◆ Consigne a:
Recopiez mot pour mot le passage de l'entretien qui va de "Q.- Vous lancez" à "c'est bien connu...".

R. Sicard.- Bonjour à tous, bonjour A. Santini.

R.- Salut !

Q.- Vous lancez ce matin une conférence sur le dialogue social dans la Fonction publique. Je dirais que ça tombe un petit peu mal, à trois jours d'une grande grève contre la réforme des régimes spéciaux de retraite et contre ce que les fonctionnaires appellent la casse du service public. Alors, est-ce que vous allez vraiment pouvoir négocier à trois jours de cette grande grève ?

R.- Vous êtes toujours mal informé, R. Sicard, c'est bien connu...

Q.- Non, là, mon info est bonne ! J'ai vérifié...

R.- Sauf que cette conférence est la troisième. La première conférence portait sur les valeurs de la Fonction publique : pourquoi est-on fonctionnaire, qu'est-ce que c'est que le service public, faut-il être fonctionnaire pour remplir les missions de service public ?

Q.- Et à la deuxième, c'était les salaires.

R.- La deuxième, c'était la semaine dernière...

Q.- Les salaires.

R.- Ça portait sur le pouvoir d'achat.

Q.- Voilà.

R.- Mais nous ne devions pas "négocier". E. Woerth, qui est maintenant ministre du Budget et de la Fonction publique - ce qui court-circuite les éventuelles récriminations - eh bien a annoncé que d'ici la fin du mois d'octobre, il y aurait une "rencontre salariale" avec les syndicats, non pas des négociations, mais une rencontre, pour ne pas polluer, justement, le cycle de conférences que nous avons lancées. Alors, aujourd'hui, il s'agit donc...

Q.- Oui, mais, quand même, parler de dialogue social à trois jours d'une grève qui va être massive, ça paraît paradoxal.

R.- Peut-être mais ce n'est pas un luxe. Quand vous pensez que depuis 98, on n'a signé aucun accord entre les syndicats et le Gouvernement. C'est un secteur en jachère. Vous avez eu les...

Q.- Pourquoi il n'y a pas de dialogue social, chez les fonctionnaires ?

R.- Mais, il y avait des jeux de rôles. Des jeux de rôles, simplement. On se réunissait, les syndicats demandaient- les huit organisations syndicales demandaient - tant, le ministre de la Fonction publique, lui, disait : « oh, ce n'est pas possible, je vais aller voir le ministre du Budget », qui lui disait « tu rigoles, non ? », c'est comme ça, il revenait « oh, navré », et les fonctionnaires syndiqués...

◆ Données sources:
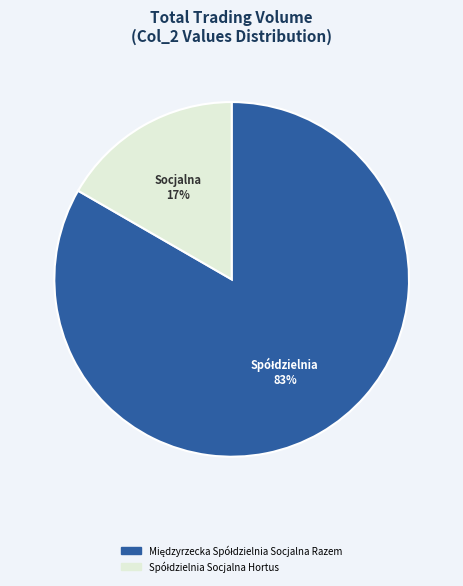

To the nearest percent, what is the average slice percentage?

50%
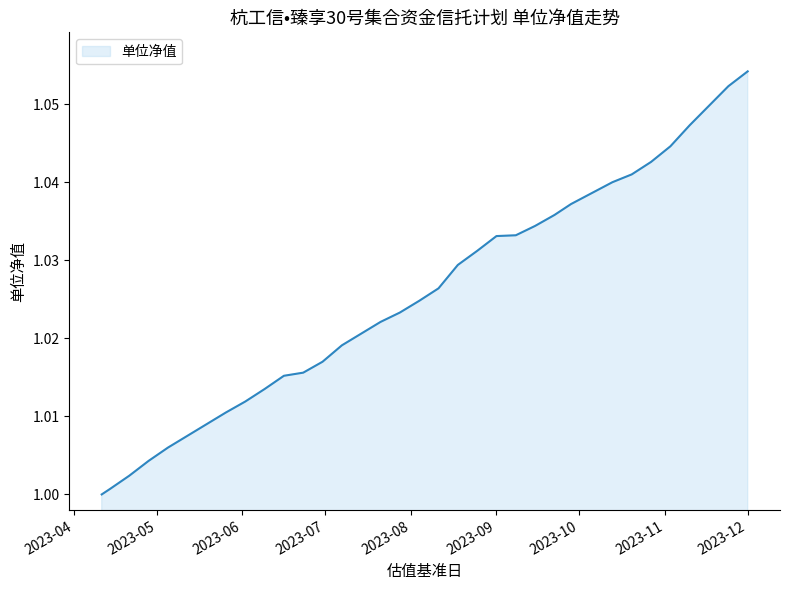

Which category has the highest value across all series?

2023-12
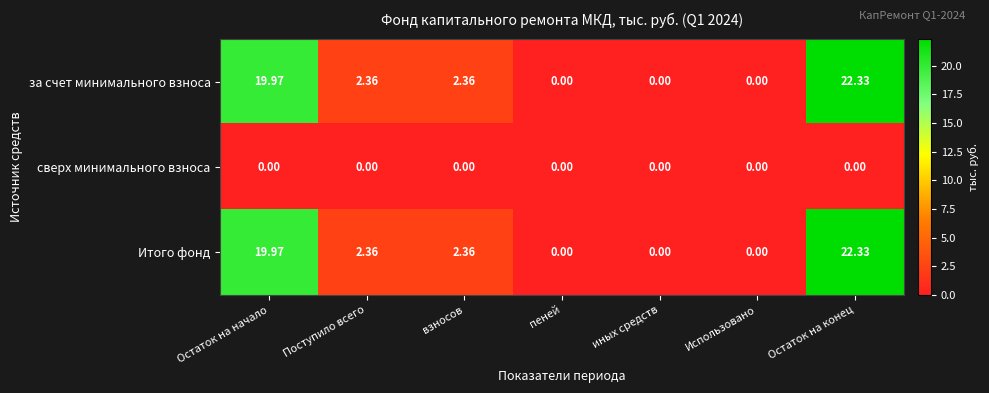

At which category is the sum across all series the highest?

Остаток на конец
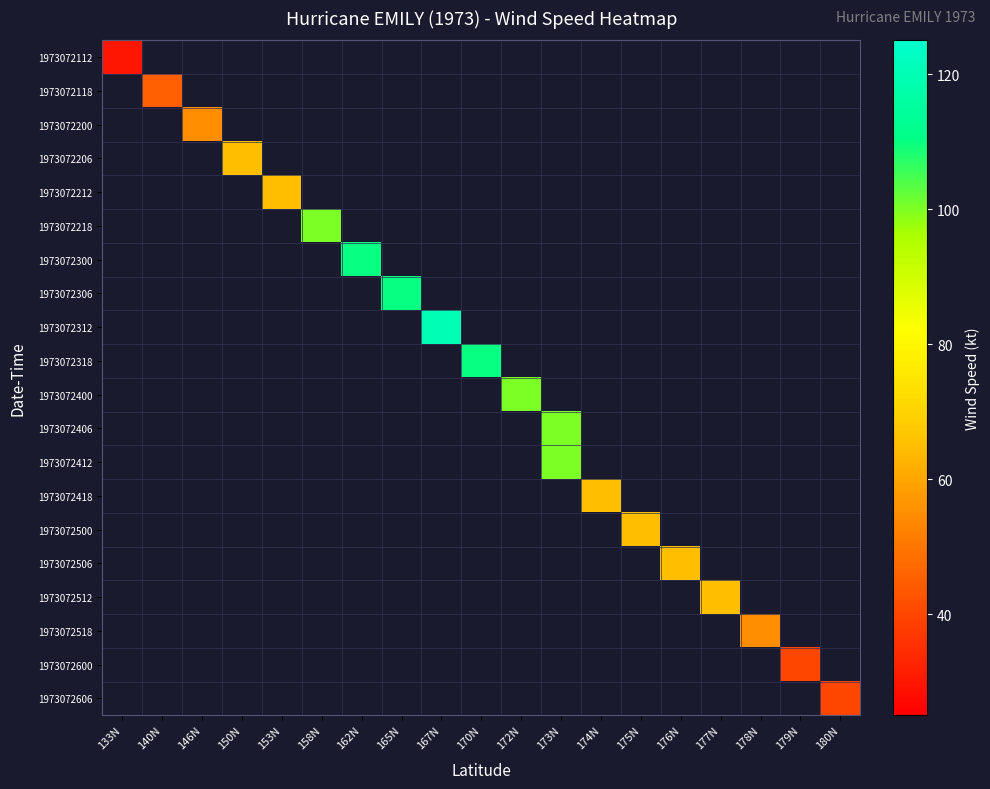

Is the value of 1973072500 at 180N greater than the value of 1973072600 at 165N?

No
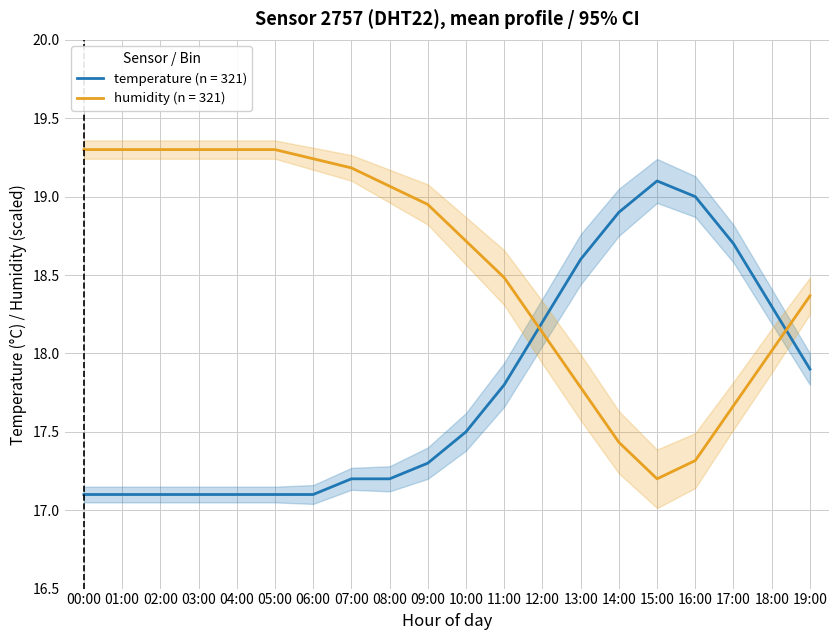

How many categories are shown in the chart?

20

◆ Consigne b:
Citez à l'identique les lignes des enregistrements, de la ligne contenant "Остаток на конец" jusqu'à la fin des enregistrements, en omettant les images.

◆ Votre solution a:
Q.- Vous lancez ce matin une conférence sur le dialogue social dans la Fonction publique. Je dirais que ça tombe un petit peu mal, à trois jours d'une grande grève contre la réforme des régimes spéciaux de retraite et contre ce que les fonctionnaires appellent la casse du service public. Alors, est-ce que vous allez vraiment pouvoir négocier à trois jours de cette grande grève ?

R.- Vous êtes toujours mal informé, R. Sicard, c'est bien connu...

◆ Votre solution b:
Остаток на конец

Is the value of 1973072500 at 180N greater than the value of 1973072600 at 165N?

No

How many categories are shown in the chart?

20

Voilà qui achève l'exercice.